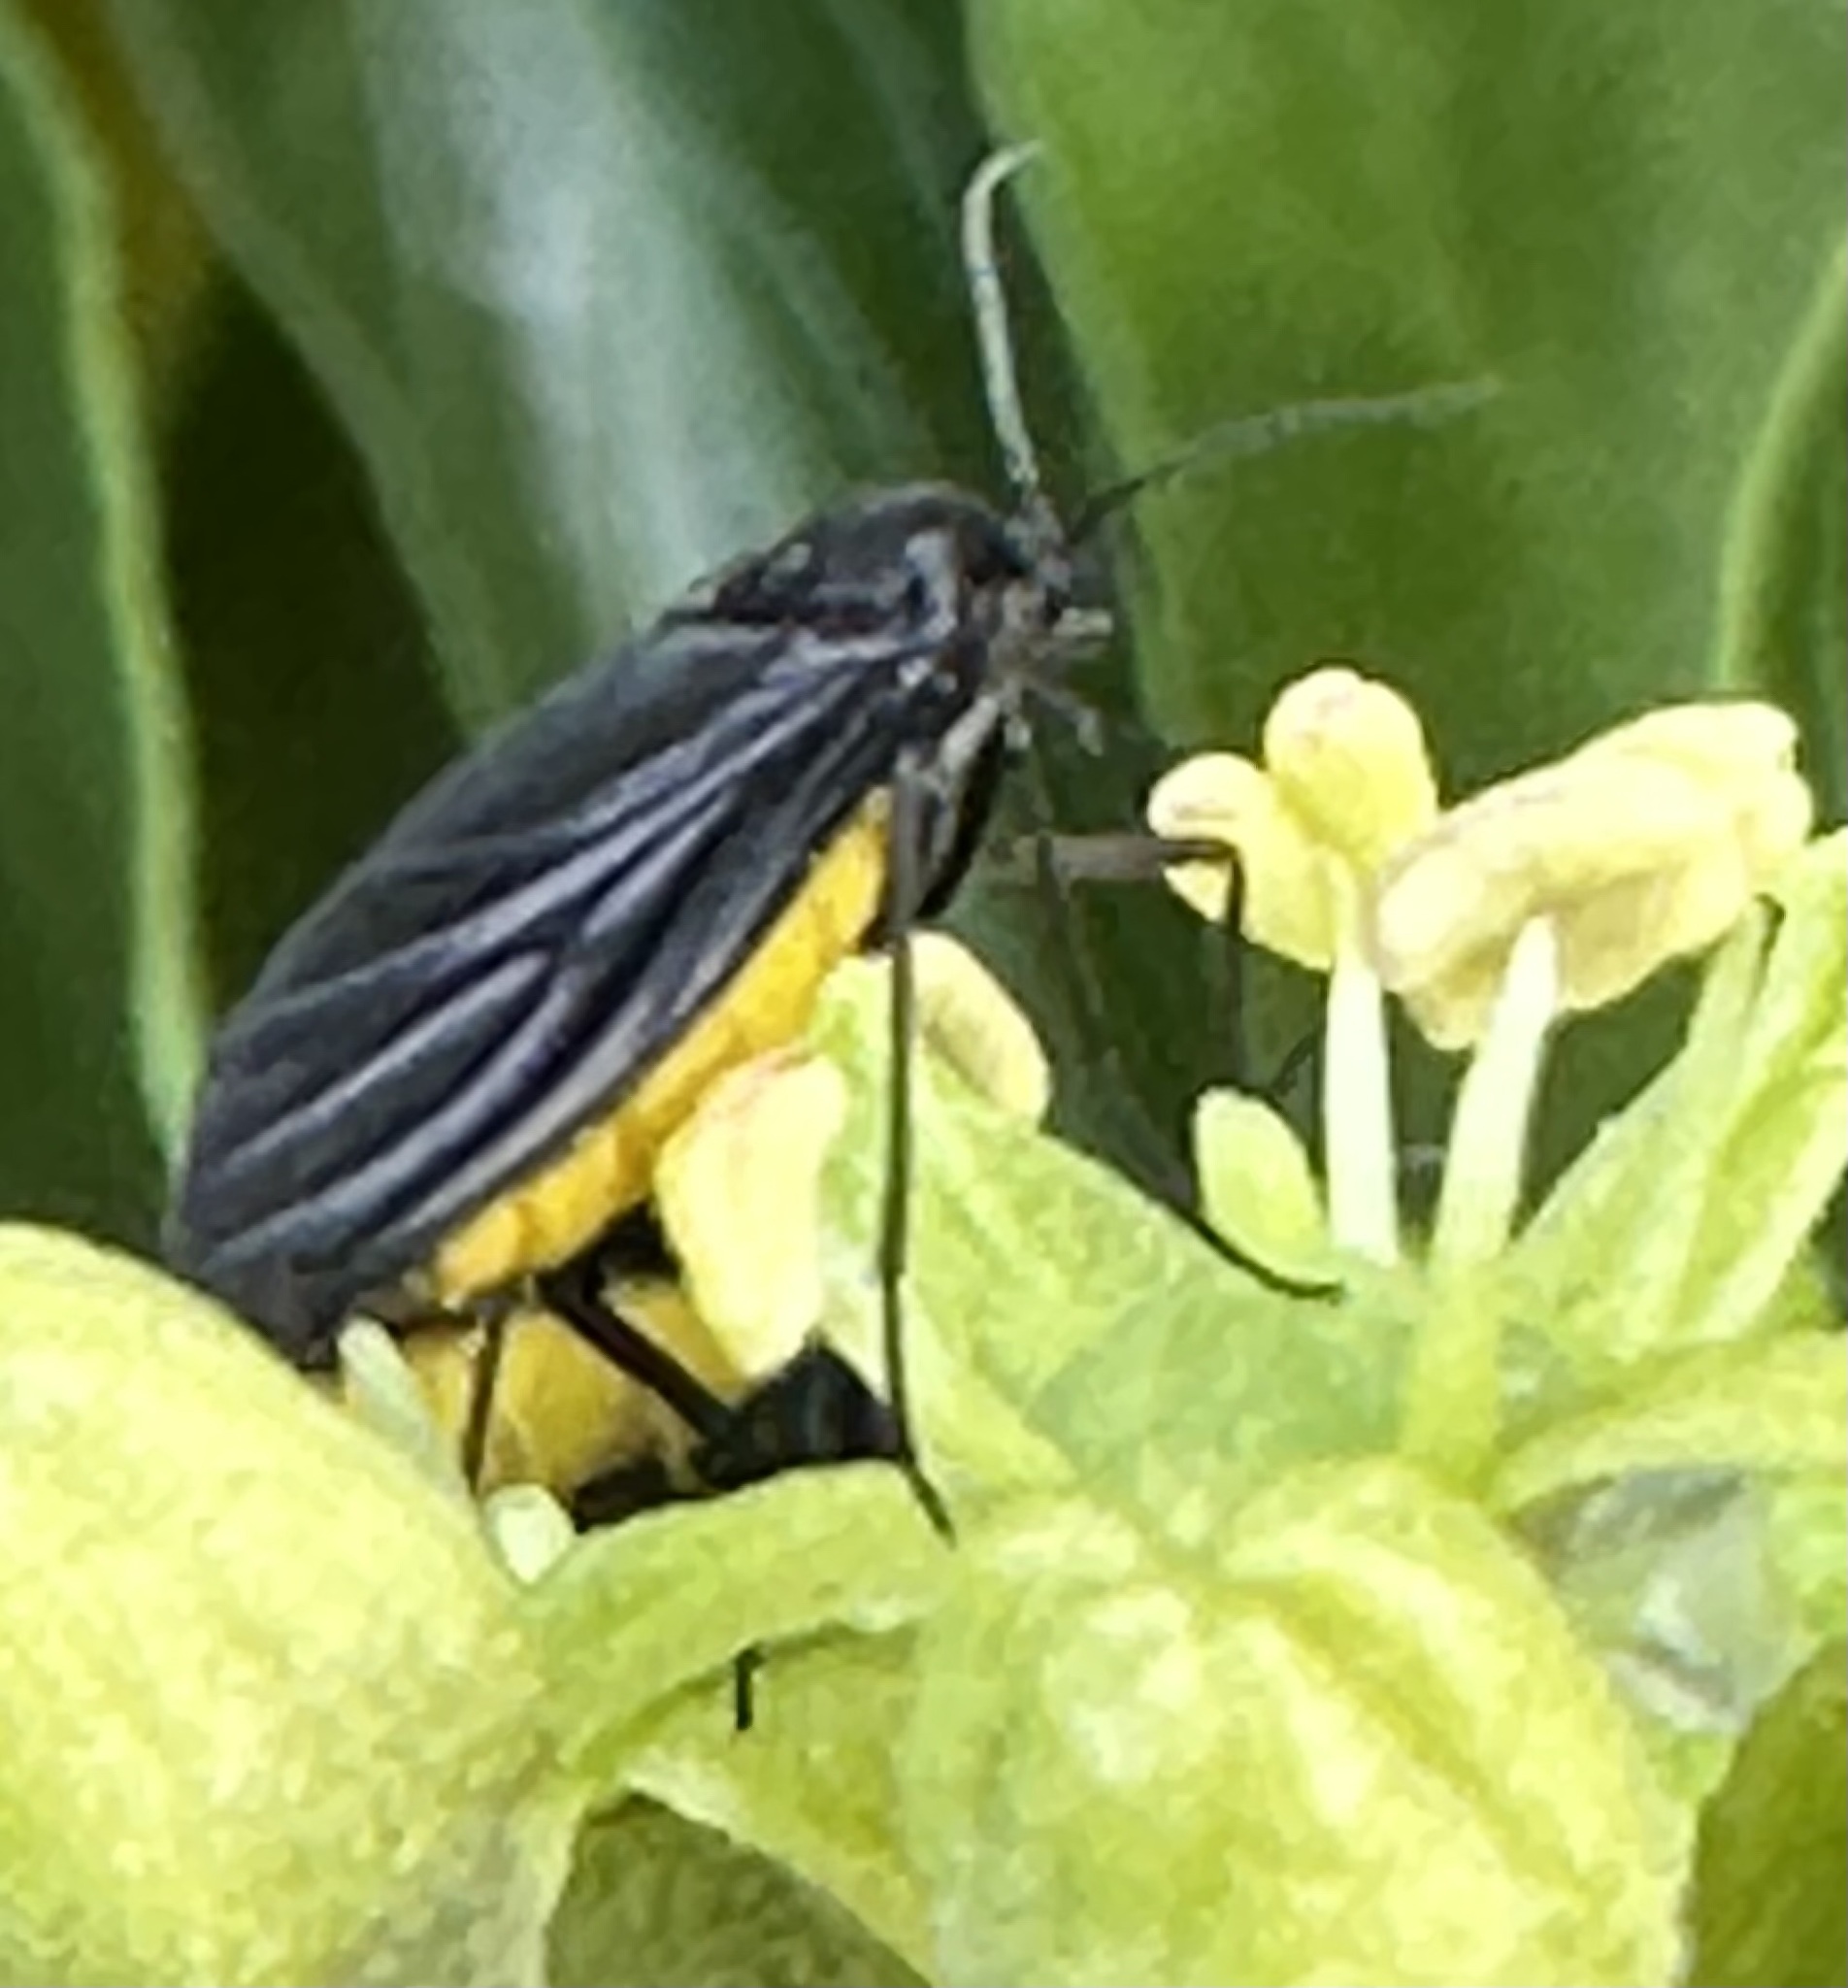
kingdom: Animalia
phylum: Arthropoda
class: Insecta
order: Diptera
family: Sciaridae
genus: Sciara
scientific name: Sciara hemerobioides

- Directions
Turn the lines above into a Markdown table with two columns, Row and Line. Number each row, skip blank lines, and leave the pictures out.

- Answer to this exercise
| Row | Line |
|---|---|
| 1 | kingdom: Animalia |
| 2 | phylum: Arthropoda |
| 3 | class: Insecta |
| 4 | order: Diptera |
| 5 | family: Sciaridae |
| 6 | genus: Sciara |
| 7 | scientific name: Sciara hemerobioides |